[Opening PROVIDED DATA section]

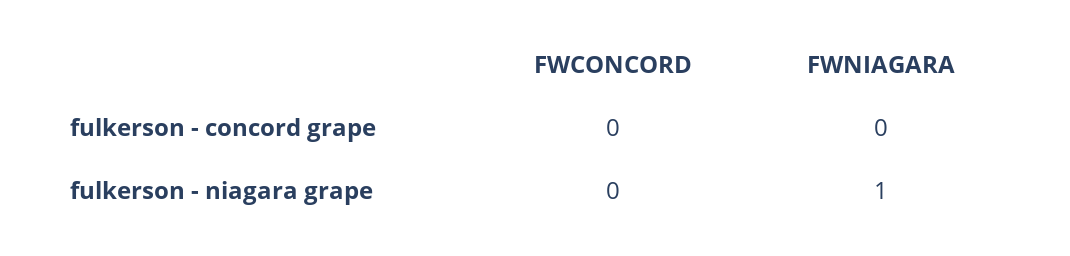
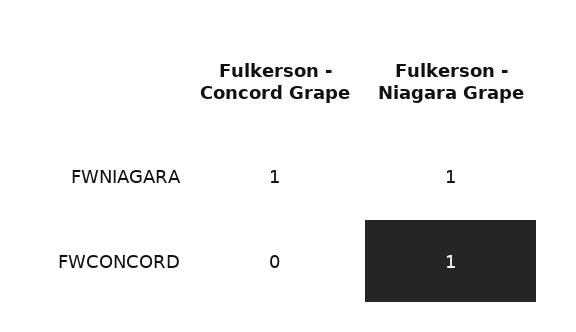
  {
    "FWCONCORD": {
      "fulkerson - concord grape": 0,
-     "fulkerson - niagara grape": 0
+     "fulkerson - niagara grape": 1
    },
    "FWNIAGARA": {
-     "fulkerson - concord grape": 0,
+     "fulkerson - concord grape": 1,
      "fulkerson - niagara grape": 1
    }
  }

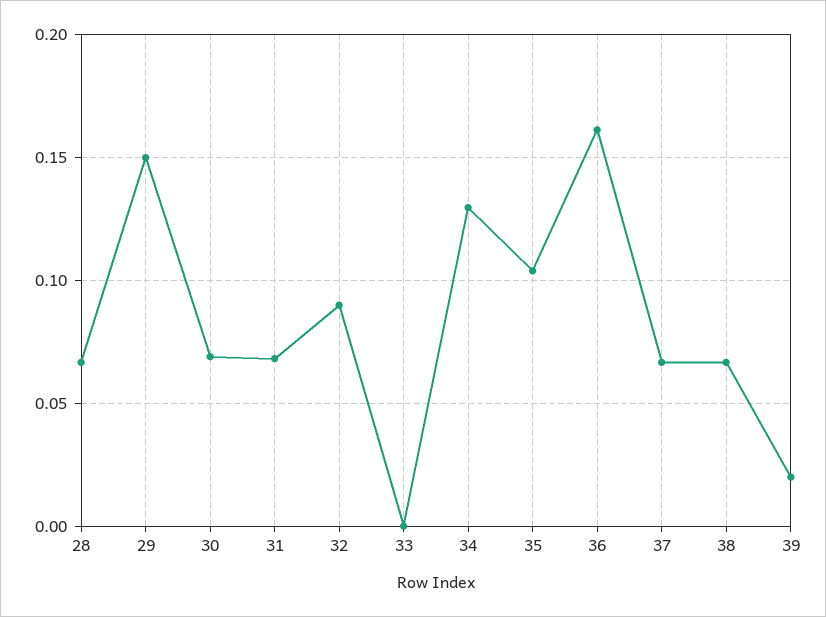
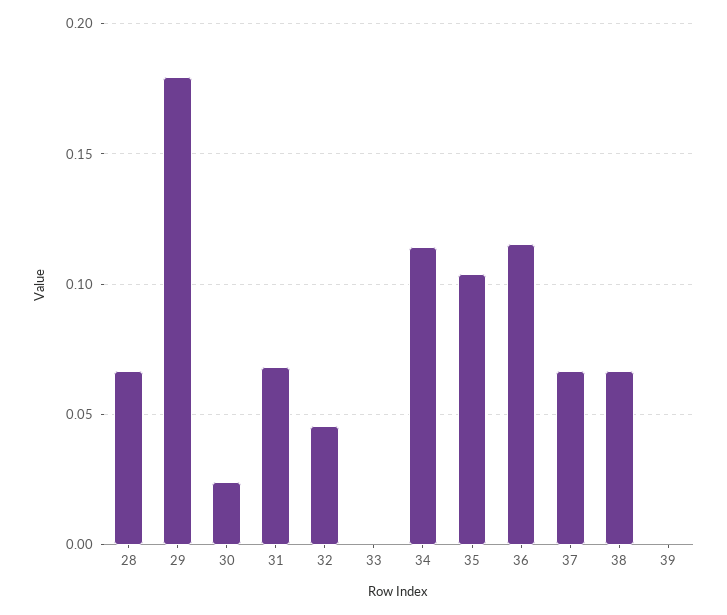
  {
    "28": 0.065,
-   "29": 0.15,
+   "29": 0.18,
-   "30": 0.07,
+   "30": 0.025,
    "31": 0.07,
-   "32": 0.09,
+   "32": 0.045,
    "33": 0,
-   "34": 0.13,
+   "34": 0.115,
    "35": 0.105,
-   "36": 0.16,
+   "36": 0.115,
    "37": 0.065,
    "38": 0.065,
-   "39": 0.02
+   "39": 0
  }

[Closing PROVIDED DATA section]

-- WHAT TO DO --
Lines from the entries that contain the word "grape" are what the answer must hold.

-- RESPONSE TO THIS TASK --
      "fulkerson - concord grape": 0,
-     "fulkerson - niagara grape": 0
+     "fulkerson - niagara grape": 1
-     "fulkerson - concord grape": 0,
+     "fulkerson - concord grape": 1,
      "fulkerson - niagara grape": 1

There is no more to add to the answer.